The reply should hold every record, copied exactly.

[Collected data]
_____

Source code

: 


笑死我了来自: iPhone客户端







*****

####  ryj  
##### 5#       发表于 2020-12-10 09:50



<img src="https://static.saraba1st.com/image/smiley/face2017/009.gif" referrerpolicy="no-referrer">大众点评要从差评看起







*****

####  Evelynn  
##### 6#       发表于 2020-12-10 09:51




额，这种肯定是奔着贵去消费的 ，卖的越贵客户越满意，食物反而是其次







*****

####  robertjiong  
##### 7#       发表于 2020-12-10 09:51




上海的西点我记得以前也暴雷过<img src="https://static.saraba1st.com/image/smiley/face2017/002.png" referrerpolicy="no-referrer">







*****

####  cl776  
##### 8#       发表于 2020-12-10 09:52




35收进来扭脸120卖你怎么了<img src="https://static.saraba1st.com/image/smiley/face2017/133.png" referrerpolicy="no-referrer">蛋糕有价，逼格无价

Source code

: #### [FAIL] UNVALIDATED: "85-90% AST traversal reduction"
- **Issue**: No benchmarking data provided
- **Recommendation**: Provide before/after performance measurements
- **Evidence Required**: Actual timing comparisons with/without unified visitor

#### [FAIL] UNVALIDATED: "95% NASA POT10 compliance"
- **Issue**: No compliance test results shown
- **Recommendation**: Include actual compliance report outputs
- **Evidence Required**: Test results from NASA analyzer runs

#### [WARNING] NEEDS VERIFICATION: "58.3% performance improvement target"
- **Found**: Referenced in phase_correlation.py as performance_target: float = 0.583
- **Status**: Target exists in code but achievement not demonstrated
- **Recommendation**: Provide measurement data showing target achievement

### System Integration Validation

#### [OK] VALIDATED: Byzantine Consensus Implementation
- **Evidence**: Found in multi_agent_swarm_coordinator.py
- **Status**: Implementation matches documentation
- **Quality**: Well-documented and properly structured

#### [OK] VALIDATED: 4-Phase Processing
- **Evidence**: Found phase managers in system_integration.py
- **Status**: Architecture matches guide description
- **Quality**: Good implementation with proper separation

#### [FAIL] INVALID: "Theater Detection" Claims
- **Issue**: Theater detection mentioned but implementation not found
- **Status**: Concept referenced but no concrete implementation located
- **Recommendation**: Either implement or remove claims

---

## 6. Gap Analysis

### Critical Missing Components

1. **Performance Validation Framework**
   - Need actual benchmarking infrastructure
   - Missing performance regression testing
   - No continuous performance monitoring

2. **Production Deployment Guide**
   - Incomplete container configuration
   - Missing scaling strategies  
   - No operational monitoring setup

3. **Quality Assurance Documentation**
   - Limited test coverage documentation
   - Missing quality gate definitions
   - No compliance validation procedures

_____

### RESULT OF THE TASK
Source code

: 


笑死我了来自: iPhone客户端







*****

####  ryj  
##### 5#       发表于 2020-12-10 09:50



<img src="https://static.saraba1st.com/image/smiley/face2017/009.gif" referrerpolicy="no-referrer">大众点评要从差评看起







*****

####  Evelynn  
##### 6#       发表于 2020-12-10 09:51




额，这种肯定是奔着贵去消费的 ，卖的越贵客户越满意，食物反而是其次







*****

####  robertjiong  
##### 7#       发表于 2020-12-10 09:51




上海的西点我记得以前也暴雷过<img src="https://static.saraba1st.com/image/smiley/face2017/002.png" referrerpolicy="no-referrer">







*****

####  cl776  
##### 8#       发表于 2020-12-10 09:52




35收进来扭脸120卖你怎么了<img src="https://static.saraba1st.com/image/smiley/face2017/133.png" referrerpolicy="no-referrer">蛋糕有价，逼格无价

Source code

: #### [FAIL] UNVALIDATED: "85-90% AST traversal reduction"
- **Issue**: No benchmarking data provided
- **Recommendation**: Provide before/after performance measurements
- **Evidence Required**: Actual timing comparisons with/without unified visitor

#### [FAIL] UNVALIDATED: "95% NASA POT10 compliance"
- **Issue**: No compliance test results shown
- **Recommendation**: Include actual compliance report outputs
- **Evidence Required**: Test results from NASA analyzer runs

#### [WARNING] NEEDS VERIFICATION: "58.3% performance improvement target"
- **Found**: Referenced in phase_correlation.py as performance_target: float = 0.583
- **Status**: Target exists in code but achievement not demonstrated
- **Recommendation**: Provide measurement data showing target achievement

### System Integration Validation

#### [OK] VALIDATED: Byzantine Consensus Implementation
- **Evidence**: Found in multi_agent_swarm_coordinator.py
- **Status**: Implementation matches documentation
- **Quality**: Well-documented and properly structured

#### [OK] VALIDATED: 4-Phase Processing
- **Evidence**: Found phase managers in system_integration.py
- **Status**: Architecture matches guide description
- **Quality**: Good implementation with proper separation

#### [FAIL] INVALID: "Theater Detection" Claims
- **Issue**: Theater detection mentioned but implementation not found
- **Status**: Concept referenced but no concrete implementation located
- **Recommendation**: Either implement or remove claims

---

## 6. Gap Analysis

### Critical Missing Components

1. **Performance Validation Framework**
   - Need actual benchmarking infrastructure
   - Missing performance regression testing
   - No continuous performance monitoring

2. **Production Deployment Guide**
   - Incomplete container configuration
   - Missing scaling strategies  
   - No operational monitoring setup

3. **Quality Assurance Documentation**
   - Limited test coverage documentation
   - Missing quality gate definitions
   - No compliance validation procedures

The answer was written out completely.